--- START ---

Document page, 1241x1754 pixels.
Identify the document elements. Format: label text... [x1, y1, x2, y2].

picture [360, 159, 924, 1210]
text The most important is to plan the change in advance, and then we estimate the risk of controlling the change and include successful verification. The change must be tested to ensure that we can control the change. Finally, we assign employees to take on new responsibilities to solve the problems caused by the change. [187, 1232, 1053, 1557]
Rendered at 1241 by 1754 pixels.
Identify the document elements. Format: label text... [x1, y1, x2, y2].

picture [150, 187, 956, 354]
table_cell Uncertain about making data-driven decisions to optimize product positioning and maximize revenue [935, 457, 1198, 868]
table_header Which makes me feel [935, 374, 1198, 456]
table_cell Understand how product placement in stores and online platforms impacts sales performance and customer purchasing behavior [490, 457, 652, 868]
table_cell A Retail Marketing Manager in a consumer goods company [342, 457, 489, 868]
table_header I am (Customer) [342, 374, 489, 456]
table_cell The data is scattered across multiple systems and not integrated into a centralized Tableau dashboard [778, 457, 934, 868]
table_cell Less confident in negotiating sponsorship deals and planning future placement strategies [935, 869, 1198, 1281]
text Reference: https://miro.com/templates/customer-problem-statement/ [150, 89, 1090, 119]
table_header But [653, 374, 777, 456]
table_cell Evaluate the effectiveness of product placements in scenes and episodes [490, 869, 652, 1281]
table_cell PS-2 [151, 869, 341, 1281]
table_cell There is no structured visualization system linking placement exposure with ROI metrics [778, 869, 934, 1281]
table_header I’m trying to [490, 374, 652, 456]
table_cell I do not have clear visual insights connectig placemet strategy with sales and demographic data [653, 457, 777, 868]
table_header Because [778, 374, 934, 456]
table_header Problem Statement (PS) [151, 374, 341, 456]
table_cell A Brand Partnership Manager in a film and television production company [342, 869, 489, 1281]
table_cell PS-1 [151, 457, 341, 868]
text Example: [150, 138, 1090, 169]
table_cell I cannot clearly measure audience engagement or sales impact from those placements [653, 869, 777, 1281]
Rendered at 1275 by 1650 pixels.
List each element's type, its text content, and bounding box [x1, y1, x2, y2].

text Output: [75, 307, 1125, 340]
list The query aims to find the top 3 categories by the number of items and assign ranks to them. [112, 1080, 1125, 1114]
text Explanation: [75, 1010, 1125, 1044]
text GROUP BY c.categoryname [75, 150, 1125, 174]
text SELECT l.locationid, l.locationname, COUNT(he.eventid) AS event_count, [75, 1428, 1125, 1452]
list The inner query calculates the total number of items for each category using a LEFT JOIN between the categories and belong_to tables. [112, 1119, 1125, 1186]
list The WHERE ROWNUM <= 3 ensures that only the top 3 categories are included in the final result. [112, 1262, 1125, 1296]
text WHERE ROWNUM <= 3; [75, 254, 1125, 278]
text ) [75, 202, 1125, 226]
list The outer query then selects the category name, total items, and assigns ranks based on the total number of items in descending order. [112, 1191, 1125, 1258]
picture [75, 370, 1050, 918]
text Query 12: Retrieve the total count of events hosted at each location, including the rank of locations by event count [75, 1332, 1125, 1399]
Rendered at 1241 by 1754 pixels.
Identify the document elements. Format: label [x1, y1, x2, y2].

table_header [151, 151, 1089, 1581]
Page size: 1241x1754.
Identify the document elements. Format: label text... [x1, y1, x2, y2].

--- END ---

**Job item**
Report the number of lines in the entries where the word "pixels" occurs, and add nothing else.

**Your response**
4